One could never meet or speak to Vajpayee though one did a radio feature on him when he was still alive; but was in no position to give an interview. For the programme one spoke to a number of leaders and media persons who knew him personally or those who were his associates. Those interviews brought to light certain hitherto unknown facets of Vajpayee’s many splendored personality as a good human being. L K Advani, the co- founder of the Bharatiya Janata Party and close associate for over six decades shared Vajpayee’s love for food, especially sweets and revealed that he would himself often cook some of the most delicious ‘Kichadi’ ! Veteran journalist and former member of the Rajya Sabha H K Dua narrated how he had taken Vajpayee for a ride! Once Vajpayee was stuck somewhere and was waiting for some transport to go to the BJP Headquarters. Dua came on his scooter and asked Vajpayee whether he would like a lift. Vajpayee just jumped on the pillion and Dua dropped him at the BJP Headquarters. Many leaders and admirers waiting there were amused at the sight of Vajpayee alighting from the pillion of Dua’s scooter. Someone commented that this was news for the newspapers and suggested certain headlines. Dua however quipped that the newspaper headlines the next day would be, “Dua takes Vajpayee for a ride”! Vajpayee had a hearty laughter.

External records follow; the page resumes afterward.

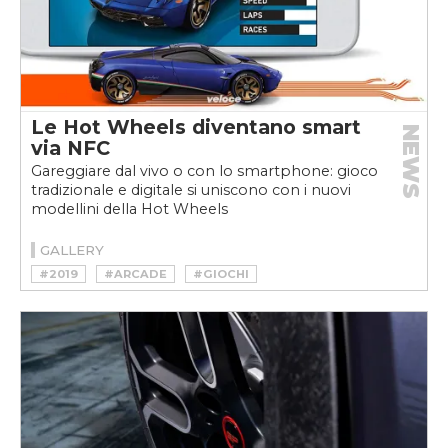
Le Hot Wheels diventano smart
NEWS
via NFC
Gareggiare dal vivo o con lo smartphone: gioco
tradizionale e digitale si uniscono con i nuovi
modellini della Hot Wheels
GALLERY
#2019
#ARCADE
#GIOCHI
#HOT WHEELS
#HOT WHEELS ID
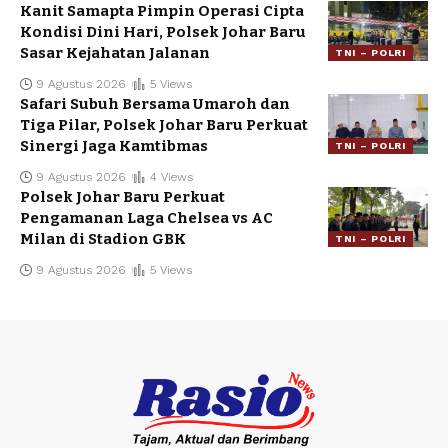
Kanit Samapta Pimpin Operasi Cipta
Kondisi Dini Hari, Polsek Johar Baru
Sasar Kejahatan Jalanan
TNI – POLRI
9 Agustus 2026
5 Views
Safari Subuh Bersama Umaroh dan
Tiga Pilar, Polsek Johar Baru Perkuat
Sinergi Jaga Kamtibmas
TNI – POLRI
9 Agustus 2026
4 Views
Polsek Johar Baru Perkuat
Pengamanan Laga Chelsea vs AC
Milan di Stadion GBK
TNI – POLRI
9 Agustus 2026
5 Views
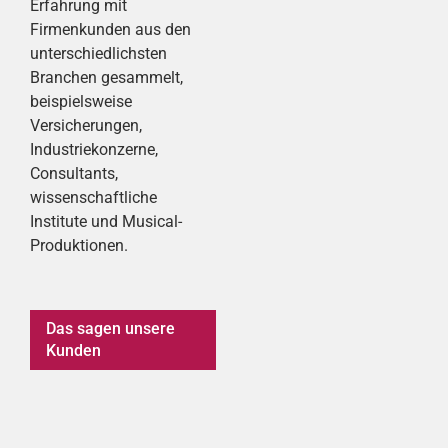
Erfahrung mit
Firmenkunden aus den
unterschiedlichsten
Branchen gesammelt,
beispielsweise
Versicherungen,
Industriekonzerne,
Consultants,
wissenschaftliche
Institute und Musical-
Produktionen.
Das sagen unsere
Kunden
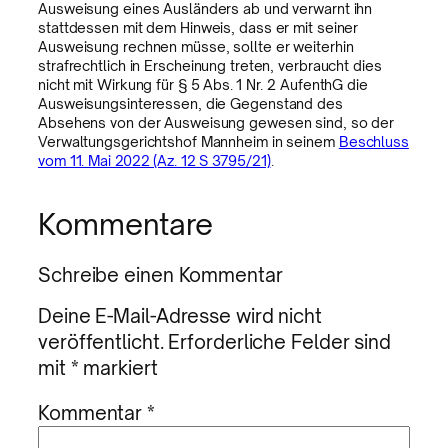
Ausweisung eines Ausländers ab und verwarnt ihn
stattdessen mit dem Hinweis, dass er mit seiner
Ausweisung rechnen müsse, sollte er weiterhin
strafrechtlich in Erscheinung treten, verbraucht dies
nicht mit Wirkung für § 5 Abs. 1 Nr. 2 AufenthG die
Ausweisungsinteressen, die Gegenstand des
Absehens von der Ausweisung gewesen sind, so der
Verwaltungsgerichtshof Mannheim in seinem
Beschluss
vom 11. Mai 2022 (Az. 12 S 3795/21)
.
Kommentare
Schreibe einen Kommentar
Deine E-Mail-Adresse wird nicht
veröffentlicht.
Erforderliche Felder sind
mit
*
markiert
Kommentar
*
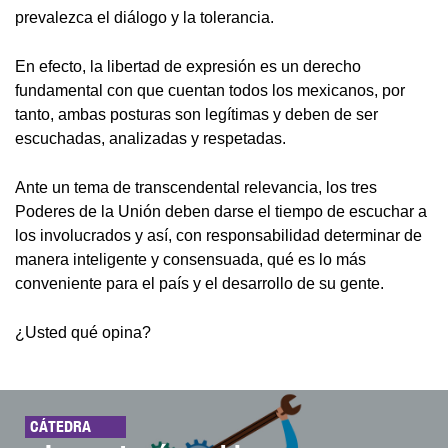
prevalezca el diálogo y la tolerancia.
En efecto, la libertad de expresión es un derecho
fundamental con que cuentan todos los mexicanos, por
tanto, ambas posturas son legítimas y deben de ser
escuchadas, analizadas y respetadas.
Ante un tema de transcendental relevancia, los tres
Poderes de la Unión deben darse el tiempo de escuchar a
los involucrados y así, con responsabilidad determinar de
manera inteligente y consensuada, qué es lo más
conveniente para el país y el desarrollo de su gente.
¿Usted qué opina?
CÁTEDRA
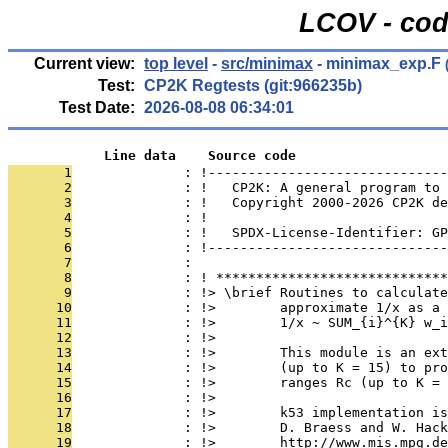
LCOV - cod
Current view:
top level
-
src/minimax
- minimax_exp.F
(
Test:
CP2K Regtests (git:966235b)
Test Date:
2026-08-08 06:34:01
            Line data    Source code
       1
              : !------------------------------
       2
              : !   CP2K: A general program to 
       3
              : !   Copyright 2000-2026 CP2K de
       4
              : !                              
       5
              : !   SPDX-License-Identifier: GP
       6
              : !------------------------------
       7
              : 
       8
              : ! *****************************
       9
              : !> \brief Routines to calculate
      10
              : !>        approximate 1/x as a 
      11
              : !>        1/x ~ SUM_{i}^{K} w_i
      12
              : !>
      13
              : !>        This module is an ext
      14
              : !>        (up to K = 15) to pro
      15
              : !>        ranges Rc (up to K = 
      16
              : !>
      17
              : !>        k53 implementation is
      18
              : !>        D. Braess and W. Hack
      19
              : !>        http://www.mis.mpg.de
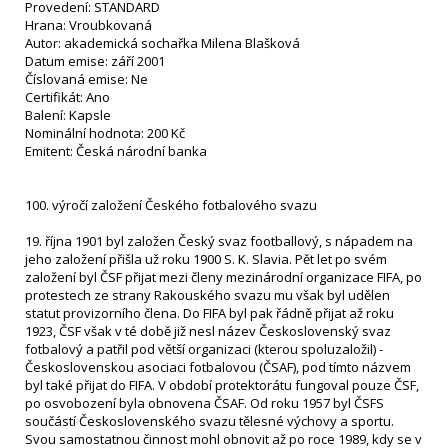
Provedení: STANDARD
Hrana: Vroubkovaná
Autor: akademická sochařka Milena Blašková
Datum emise: září 2001
Číslovaná emise: Ne
Certifikát: Ano
Balení: Kapsle
Nominální hodnota: 200 Kč
Emitent: Česká národní banka
100. výročí založení Českého fotbalového svazu
19. října 1901 byl založen Český svaz footballový, s nápadem na
jeho založení přišla už roku 1900 S. K. Slavia. Pět let po svém
založení byl ČSF přijat mezi členy mezinárodní organizace FIFA, po
protestech ze strany Rakouského svazu mu však byl udělen
statut provizorního člena. Do FIFA byl pak řádně přijat až roku
1923, ČSF však v té době již nesl název Československý svaz
fotbalový a patřil pod větší organizaci (kterou spoluzaložil) -
Československou asociaci fotbalovou (ČSAF), pod tímto názvem
byl také přijat do FIFA. V období protektorátu fungoval pouze ČSF,
po osvobození byla obnovena ČSAF. Od roku 1957 byl ČSFS
součástí Československého svazu tělesné výchovy a sportu.
Svou samostatnou činnost mohl obnovit až po roce 1989, kdy se v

Diplomat turned politician and writer Pawan Verma speaking nostalgically remembered how he met Vajpayee for the translation into English of some of the Prime Ministers poems. He enjoyed doing the translations and read out some of them for the programme. He also said that Vajpayee was a very sensitive poet who wrote with passion; he also recalled Vajpayee’s humility and edifying manners. Vajpayee’s emotion-charged, passionate voice still reverberates in one’s mind, “Haar nahin Manoonga!” [ Won’t accept defeat! ] Yes, he was silent for over 12 years towards the end of his life but the leader in him never accepted defeat. And for millions of Indians, his memories linger on!